The shape of the CRF at very low concentrations is particularly uncertain, with a lack of evidence for exposures below the GEMM minimum (2.4 μg/m3). We assign zero marginal impacts for changes in concentrations in counties below that exposure level, which include 0.02% of the population in 2017 and 0% in 2008. Moreover, while we calculate marginal impacts for any level above 2.4 μg/m3, any policy that leads to meaningful public health improvements will lower concentrations by more than a marginal amount. If we consider that amount to be 0.5 μg/m3, it would include 0.1% of the population in 2017 and 0.006% in 2008 (i.e., that experienced baseline levels <2.9 μg/m3 or no more than 0.5 μg/m3 above the threshold). In these rare cases, while we estimate positive marginal benefits, meaningful policies of emission reductions might have little effect. We use the same minimum level of 2.4 μg/m3 for all CRFs, extending the risk estimates by Vodonos et al. (32) and Krewski et al. (34) to that level, even as the studies were not able to estimate risks for such low exposures.
We present our air pollution results in 2017 US attributable deaths as well as their monetized value in 2017 US dollars. The monetary value is calculated using a $10.2 million VSL, reflecting the $9.3 million in 2014 used by HHS (35) adjusted to 2017 for inflation [US gross domestic product (GDP) deflator from World Bank (43)] and income [median usual weekly earnings from US Department of Labor (44)], the latter assuming an income elasticity of the VSL of 1. There is a “cessation lag” between changes in emissions and changes in mortality, and we apply the cessation lag structure recommended by the EPA’s Advisory Council on Clean Air Compliance Analysis (45), discounting benefits using a 3% discount rate in our monetized results.

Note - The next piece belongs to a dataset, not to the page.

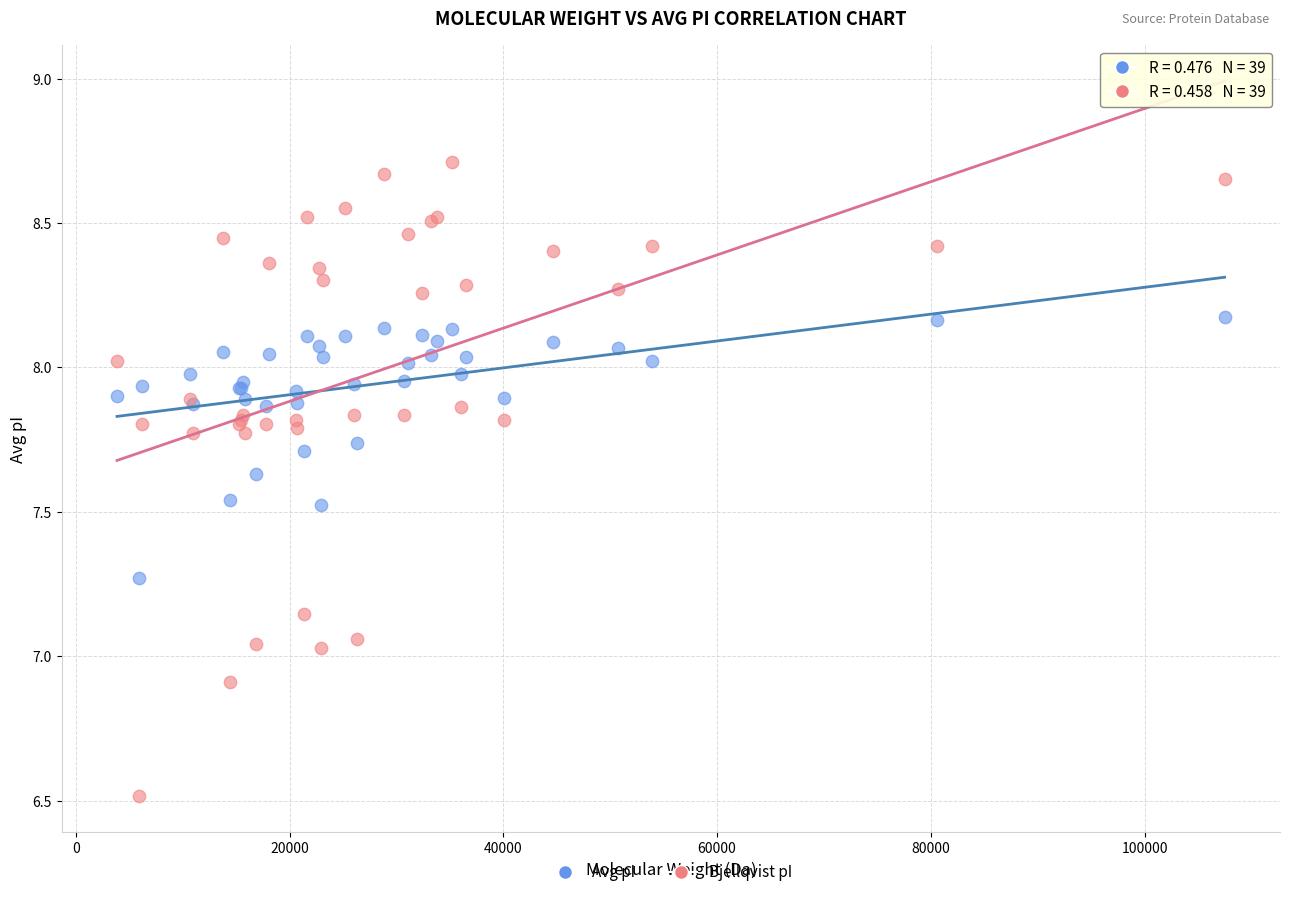

What is the X range (max minus min) for the scatter plot?

103626.9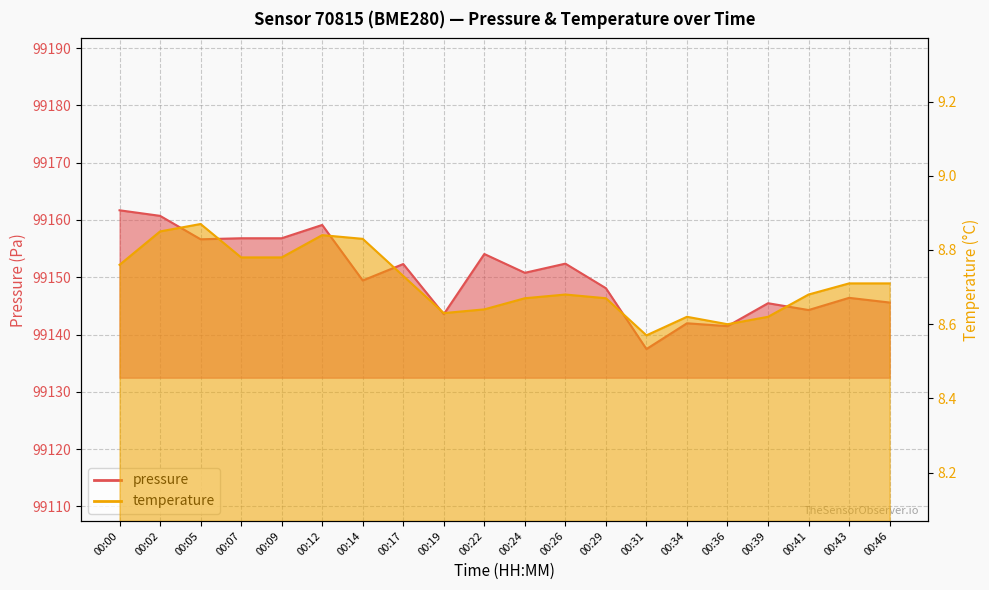

Rank the categories by temperature value from lowest to highest.

00:31, 00:36, 00:34, 00:39, 00:19, 00:22, 00:24, 00:29, 00:26, 00:41, 00:43, 00:46, 00:17, 00:00, 00:07, 00:09, 00:14, 00:12, 00:02, 00:05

In the EPA’s recommended structure, 30% of the benefits occur in the first year, another 50% uniformly in years 2 to 5, and the remaining 20% uniformly between years 6 and 20. This results in a net present value of 0.89 × $10.2 million, or $9.1 million, for each fatality. Our results presented as attributable deaths, on the other hand, are simply the undiscounted sum of attributable deaths that occur in years 1 through 20.
SI Appendix, Figs. S7–S10 contain distributions of marginal impacts per metric ton under different CRFs. Full datasets are provided in the SI Appendix.